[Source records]
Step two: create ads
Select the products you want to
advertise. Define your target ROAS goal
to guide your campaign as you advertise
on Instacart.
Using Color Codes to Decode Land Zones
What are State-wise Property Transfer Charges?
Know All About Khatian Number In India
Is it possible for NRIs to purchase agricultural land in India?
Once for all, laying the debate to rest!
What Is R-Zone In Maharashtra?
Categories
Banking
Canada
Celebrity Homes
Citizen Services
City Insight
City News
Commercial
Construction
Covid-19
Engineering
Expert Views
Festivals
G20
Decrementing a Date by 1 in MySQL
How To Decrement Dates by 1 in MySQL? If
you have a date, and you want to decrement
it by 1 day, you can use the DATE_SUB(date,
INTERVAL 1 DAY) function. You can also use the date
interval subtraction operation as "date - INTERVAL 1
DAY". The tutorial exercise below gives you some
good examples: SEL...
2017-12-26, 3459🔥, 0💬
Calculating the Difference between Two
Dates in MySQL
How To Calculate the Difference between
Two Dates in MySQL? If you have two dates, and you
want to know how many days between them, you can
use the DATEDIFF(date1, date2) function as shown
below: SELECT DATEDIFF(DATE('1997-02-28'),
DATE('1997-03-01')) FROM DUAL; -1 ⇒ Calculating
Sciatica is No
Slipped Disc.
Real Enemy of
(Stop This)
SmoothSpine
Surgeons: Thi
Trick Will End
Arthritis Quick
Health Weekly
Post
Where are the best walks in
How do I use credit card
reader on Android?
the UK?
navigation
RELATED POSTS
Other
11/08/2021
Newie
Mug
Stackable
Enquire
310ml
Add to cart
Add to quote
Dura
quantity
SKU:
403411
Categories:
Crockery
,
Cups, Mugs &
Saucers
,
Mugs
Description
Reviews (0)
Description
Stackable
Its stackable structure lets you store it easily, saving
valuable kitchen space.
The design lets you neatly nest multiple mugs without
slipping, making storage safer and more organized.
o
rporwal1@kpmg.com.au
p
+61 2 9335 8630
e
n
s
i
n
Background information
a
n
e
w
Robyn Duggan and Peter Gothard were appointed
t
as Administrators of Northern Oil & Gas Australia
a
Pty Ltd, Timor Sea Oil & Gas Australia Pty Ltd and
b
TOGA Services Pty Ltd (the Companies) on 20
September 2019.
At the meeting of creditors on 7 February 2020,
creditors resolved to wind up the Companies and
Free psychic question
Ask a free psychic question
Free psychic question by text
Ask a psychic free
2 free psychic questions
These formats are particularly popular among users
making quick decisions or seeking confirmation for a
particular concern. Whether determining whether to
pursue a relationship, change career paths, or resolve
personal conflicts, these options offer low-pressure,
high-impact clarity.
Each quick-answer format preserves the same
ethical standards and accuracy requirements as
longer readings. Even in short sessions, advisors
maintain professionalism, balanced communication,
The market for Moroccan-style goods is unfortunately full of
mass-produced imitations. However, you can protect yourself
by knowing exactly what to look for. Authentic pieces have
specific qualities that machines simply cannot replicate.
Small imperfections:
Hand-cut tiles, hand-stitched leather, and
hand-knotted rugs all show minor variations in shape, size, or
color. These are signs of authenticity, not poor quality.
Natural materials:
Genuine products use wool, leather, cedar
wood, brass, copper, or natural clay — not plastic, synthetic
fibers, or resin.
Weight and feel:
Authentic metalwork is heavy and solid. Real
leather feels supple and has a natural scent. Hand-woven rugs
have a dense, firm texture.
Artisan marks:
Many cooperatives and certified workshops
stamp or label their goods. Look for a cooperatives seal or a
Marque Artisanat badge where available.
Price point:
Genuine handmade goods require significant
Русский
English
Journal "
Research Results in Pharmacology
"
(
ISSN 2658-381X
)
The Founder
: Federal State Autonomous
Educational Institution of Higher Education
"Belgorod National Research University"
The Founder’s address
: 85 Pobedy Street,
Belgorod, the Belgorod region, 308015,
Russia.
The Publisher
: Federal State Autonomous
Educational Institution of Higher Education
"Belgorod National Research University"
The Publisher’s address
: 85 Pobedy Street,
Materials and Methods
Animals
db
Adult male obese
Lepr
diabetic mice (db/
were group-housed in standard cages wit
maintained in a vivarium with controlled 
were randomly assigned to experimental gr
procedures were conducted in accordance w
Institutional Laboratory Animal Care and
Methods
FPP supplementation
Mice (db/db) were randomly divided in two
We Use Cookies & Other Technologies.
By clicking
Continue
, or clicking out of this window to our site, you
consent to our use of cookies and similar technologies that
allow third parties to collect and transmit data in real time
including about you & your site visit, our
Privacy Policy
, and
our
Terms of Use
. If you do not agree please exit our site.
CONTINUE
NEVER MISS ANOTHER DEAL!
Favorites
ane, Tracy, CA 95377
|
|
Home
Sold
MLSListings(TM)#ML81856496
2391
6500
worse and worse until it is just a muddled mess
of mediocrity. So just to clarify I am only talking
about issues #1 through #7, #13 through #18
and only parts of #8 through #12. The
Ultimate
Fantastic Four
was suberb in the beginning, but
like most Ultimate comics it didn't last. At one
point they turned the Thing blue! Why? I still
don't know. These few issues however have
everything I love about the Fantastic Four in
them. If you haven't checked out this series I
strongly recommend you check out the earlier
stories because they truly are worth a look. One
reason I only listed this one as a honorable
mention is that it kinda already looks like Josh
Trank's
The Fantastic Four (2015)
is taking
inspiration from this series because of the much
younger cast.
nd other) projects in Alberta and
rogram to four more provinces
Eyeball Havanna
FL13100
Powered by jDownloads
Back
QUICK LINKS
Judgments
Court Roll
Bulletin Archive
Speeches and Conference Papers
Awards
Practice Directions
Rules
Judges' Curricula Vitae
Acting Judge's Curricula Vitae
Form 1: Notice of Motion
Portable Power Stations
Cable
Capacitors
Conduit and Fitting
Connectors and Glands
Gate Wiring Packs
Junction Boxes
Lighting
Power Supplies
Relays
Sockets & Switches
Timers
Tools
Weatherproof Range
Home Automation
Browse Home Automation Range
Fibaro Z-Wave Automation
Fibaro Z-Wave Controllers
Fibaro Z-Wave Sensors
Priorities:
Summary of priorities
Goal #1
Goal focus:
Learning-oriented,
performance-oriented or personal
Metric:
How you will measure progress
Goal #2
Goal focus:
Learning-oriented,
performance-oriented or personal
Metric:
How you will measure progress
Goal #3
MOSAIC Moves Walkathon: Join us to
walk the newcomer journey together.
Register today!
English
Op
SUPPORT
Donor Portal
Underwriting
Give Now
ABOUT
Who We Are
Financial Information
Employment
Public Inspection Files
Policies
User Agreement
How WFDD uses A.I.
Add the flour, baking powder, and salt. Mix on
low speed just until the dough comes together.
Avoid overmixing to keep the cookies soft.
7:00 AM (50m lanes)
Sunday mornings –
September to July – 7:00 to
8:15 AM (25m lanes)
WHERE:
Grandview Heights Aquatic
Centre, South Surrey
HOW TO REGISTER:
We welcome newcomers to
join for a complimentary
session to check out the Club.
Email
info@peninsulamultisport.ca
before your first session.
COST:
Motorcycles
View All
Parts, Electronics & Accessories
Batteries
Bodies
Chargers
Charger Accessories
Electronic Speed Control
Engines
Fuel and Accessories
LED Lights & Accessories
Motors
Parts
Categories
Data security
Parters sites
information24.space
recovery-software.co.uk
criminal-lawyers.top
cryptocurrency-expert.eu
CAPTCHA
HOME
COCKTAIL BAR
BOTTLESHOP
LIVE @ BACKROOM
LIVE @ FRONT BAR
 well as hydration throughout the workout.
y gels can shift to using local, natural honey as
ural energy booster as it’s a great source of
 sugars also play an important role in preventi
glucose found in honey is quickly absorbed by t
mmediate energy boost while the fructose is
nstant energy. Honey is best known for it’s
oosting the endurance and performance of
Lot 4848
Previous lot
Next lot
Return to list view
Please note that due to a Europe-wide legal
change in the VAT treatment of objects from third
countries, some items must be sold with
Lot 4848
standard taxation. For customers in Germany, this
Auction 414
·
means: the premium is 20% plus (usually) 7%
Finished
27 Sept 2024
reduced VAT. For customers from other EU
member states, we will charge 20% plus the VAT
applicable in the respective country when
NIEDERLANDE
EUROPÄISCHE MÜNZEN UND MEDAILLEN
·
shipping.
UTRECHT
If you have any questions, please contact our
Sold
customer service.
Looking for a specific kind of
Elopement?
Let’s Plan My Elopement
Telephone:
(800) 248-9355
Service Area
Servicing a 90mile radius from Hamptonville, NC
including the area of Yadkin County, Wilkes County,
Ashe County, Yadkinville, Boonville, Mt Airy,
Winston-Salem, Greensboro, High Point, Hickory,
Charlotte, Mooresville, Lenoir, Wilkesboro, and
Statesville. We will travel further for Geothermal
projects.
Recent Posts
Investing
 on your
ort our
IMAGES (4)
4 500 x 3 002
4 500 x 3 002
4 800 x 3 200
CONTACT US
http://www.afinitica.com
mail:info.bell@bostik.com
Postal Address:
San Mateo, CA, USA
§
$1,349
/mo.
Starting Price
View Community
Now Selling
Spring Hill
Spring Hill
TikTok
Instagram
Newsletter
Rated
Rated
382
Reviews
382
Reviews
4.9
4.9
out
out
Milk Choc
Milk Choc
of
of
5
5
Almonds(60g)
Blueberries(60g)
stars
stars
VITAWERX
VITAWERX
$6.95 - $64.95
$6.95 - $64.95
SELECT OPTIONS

_Instructions for the task_.
Please render the data as a numbered list, from its first line through the line containing "interval subtraction operation", with blank lines omitted.

_Result_.
1. Step two: create ads
2. Select the products you want to
3. advertise. Define your target ROAS goal
4. to guide your campaign as you advertise
5. on Instacart.
6. Using Color Codes to Decode Land Zones
7. What are State-wise Property Transfer Charges?
8. Know All About Khatian Number In India
9. Is it possible for NRIs to purchase agricultural land in India?
10. Once for all, laying the debate to rest!
11. What Is R-Zone In Maharashtra?
12. Categories
13. Banking
14. Canada
15. Celebrity Homes
16. Citizen Services
17. City Insight
18. City News
19. Commercial
20. Construction
21. Covid-19
22. Engineering
23. Expert Views
24. Festivals
25. G20
26. Decrementing a Date by 1 in MySQL
27. How To Decrement Dates by 1 in MySQL? If
28. you have a date, and you want to decrement
29. it by 1 day, you can use the DATE_SUB(date,
30. INTERVAL 1 DAY) function. You can also use the date
31. interval subtraction operation as "date - INTERVAL 1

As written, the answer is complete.